INTRODUCTION TO BEHAVIOR GENETICS
PRACTICE EXAM 1
Match the following definitions to the terms they define:
1. Any chromosome other than the X or Y chromosomes ____
2. Structure composed of chromatin, found in the nucleus of a cell ____
3. An allele that produces a particular phenotype even when present in
the heterozygous state ____
4. The genetic constitution of an individual, or the combination of
alleles at a particular locus. ____
5. The presence of the same allele at a locus on both members of a
homologous pair. ____
6. Type of cell division that occurs in germ cells, producing gametes. ____
7. "Building blocks" of DNA. ____
8. Describes the situation when a gene has multiple effects on
9. 90% of the cell cycle is spent in the phase. ____
10. The phenotype of an individual with only one X and no Y chromosome____
(the following may be used once, more than once, or not at all)
allele amino acid autosome centromere
chromosome DNA dominant Down syndrome
gamete genotype heterozygosity homozygosity
interphase Klinefelter syndrome meiosis mitosis
non-disjunction nucleotides phenotype
pleiotropy recessive RNA crossing-over
monosomy trisomy Turner syndrome X-linkage zygote
Match the following events to the terms below:
11. When DNA is replicated . ____
12. When crossing-over occurs ____
13. When pairing of homologous chromosomes occurs ____
14. When separation of sister chromatids occurs. ____
15. When genes are able to be expressed . ____
17. Splicing out of introns ____
(each term can be used once, more than once, or not at all)
mitosis meiosis I meiosis II interphase transcription
translation replication RNA processing polymerization
Distinguish between the following terms
16. codominance and incomplete dominance
17. phenotype and genotype
18. Explain the term "non-disjunction".
Give an example of a disorder caused by non-disjunction and briefly explain how this disorder arises.
How it arises_______________________________________________________________________________________________________________________________________________________________________________________________________________________________________________________________________________
19. If the following sequence shows the codons in part of an RNA molecule:
a. show how a nonsense mutation might result in no polypeptide being produced on translation of this part of the sequence:
AAA CAG UUA GAC AAA CUA UAA
lys glu leu asp lys leu stop
b. show a CAG (trinucleotide) 5 repeat mutation and its consequences in terms of amino acid sequence for the same sequence
20. Define the term ‘penetrance’. Give an example of an allele that is fully penetrant and an example of an allele that shows incomplete penetrance.
21. A man who is heterozygous for familial hypercholesterolemia (caused by an incompletely dominant allele) marries a normal women and they have children.
a.
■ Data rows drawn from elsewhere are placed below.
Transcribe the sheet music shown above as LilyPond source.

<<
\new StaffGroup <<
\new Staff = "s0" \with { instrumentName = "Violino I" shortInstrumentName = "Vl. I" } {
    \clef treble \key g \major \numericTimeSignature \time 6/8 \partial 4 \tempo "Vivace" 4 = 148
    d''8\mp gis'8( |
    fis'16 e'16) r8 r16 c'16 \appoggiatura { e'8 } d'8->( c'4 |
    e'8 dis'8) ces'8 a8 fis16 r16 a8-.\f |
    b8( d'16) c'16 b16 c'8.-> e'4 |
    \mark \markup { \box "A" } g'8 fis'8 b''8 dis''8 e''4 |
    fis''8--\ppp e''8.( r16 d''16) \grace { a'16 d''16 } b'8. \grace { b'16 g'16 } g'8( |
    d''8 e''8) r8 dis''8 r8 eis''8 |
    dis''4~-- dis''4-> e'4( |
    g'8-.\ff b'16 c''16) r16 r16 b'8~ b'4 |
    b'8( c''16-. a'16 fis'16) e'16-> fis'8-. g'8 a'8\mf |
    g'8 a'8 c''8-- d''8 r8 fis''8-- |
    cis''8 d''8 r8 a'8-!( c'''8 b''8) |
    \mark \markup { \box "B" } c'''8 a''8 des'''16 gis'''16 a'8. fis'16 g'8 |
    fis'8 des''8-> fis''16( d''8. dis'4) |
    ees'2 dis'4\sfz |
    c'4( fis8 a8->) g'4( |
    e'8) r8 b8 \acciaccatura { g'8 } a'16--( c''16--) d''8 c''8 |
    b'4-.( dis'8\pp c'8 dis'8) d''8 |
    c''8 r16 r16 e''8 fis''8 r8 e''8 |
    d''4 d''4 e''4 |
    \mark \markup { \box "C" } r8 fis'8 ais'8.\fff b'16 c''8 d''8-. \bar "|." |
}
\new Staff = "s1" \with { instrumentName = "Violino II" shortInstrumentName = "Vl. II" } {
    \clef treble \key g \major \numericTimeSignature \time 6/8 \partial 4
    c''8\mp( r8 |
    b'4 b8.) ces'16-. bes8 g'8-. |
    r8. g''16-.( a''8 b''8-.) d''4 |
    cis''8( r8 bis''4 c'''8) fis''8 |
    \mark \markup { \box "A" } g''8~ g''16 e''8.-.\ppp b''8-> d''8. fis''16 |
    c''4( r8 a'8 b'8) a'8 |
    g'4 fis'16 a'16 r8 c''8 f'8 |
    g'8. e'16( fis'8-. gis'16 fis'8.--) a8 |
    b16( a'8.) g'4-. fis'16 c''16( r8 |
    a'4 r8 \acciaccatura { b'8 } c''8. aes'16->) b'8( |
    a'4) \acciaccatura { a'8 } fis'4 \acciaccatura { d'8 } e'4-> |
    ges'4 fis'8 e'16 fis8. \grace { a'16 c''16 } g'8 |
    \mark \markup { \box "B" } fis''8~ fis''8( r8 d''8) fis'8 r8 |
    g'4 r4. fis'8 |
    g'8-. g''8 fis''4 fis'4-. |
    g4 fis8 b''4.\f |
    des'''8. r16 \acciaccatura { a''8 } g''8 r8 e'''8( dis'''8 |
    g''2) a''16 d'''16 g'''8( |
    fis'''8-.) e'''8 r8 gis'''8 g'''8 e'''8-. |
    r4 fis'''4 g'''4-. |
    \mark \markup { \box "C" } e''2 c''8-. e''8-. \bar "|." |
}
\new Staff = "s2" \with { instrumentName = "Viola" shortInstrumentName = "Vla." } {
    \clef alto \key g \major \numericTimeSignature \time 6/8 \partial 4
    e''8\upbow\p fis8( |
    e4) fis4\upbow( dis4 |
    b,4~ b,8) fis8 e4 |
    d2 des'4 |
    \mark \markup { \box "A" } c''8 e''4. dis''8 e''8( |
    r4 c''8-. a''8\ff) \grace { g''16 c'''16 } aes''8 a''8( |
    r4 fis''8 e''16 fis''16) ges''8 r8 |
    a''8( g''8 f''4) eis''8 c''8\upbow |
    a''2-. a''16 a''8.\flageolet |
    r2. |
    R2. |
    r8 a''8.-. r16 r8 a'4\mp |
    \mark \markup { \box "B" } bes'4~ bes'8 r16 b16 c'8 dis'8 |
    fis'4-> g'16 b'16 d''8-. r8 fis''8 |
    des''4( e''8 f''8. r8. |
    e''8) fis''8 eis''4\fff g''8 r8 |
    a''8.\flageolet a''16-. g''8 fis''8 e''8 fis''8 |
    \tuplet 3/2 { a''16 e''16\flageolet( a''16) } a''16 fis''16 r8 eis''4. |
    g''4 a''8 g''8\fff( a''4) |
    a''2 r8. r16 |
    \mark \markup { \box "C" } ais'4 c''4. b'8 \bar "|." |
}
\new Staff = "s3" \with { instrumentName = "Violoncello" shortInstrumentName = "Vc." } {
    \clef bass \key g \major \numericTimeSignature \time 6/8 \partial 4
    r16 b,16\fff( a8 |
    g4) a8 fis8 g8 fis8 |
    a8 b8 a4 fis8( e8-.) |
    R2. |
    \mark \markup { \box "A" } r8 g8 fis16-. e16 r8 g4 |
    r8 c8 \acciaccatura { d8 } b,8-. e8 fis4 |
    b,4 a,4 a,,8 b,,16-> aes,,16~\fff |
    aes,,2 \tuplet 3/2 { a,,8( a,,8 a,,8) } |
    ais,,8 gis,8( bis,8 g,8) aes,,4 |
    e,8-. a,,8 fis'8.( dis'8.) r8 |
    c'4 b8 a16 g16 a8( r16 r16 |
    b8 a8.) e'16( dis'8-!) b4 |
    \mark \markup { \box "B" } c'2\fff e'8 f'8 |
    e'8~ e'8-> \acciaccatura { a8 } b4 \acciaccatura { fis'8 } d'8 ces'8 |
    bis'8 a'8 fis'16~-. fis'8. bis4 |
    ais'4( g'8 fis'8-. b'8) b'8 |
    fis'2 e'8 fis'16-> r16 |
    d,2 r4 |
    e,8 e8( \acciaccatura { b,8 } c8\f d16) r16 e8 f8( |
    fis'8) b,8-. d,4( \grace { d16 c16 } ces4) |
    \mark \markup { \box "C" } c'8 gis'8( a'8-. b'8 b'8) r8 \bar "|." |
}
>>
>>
What is the probability that the first 2 children will have the trait?
b. What is the probability that the first 3 children will have the trait?
c. What is the probability that the first 2 or 3 children will have the trait?
22. A mouse geneticist discovers 2 autosomal recessive alleles, each of which , when homozygous, causes blindness. How could the geneticist determine whether the alleles occur at the same locus (ie are alleles of the same gene)?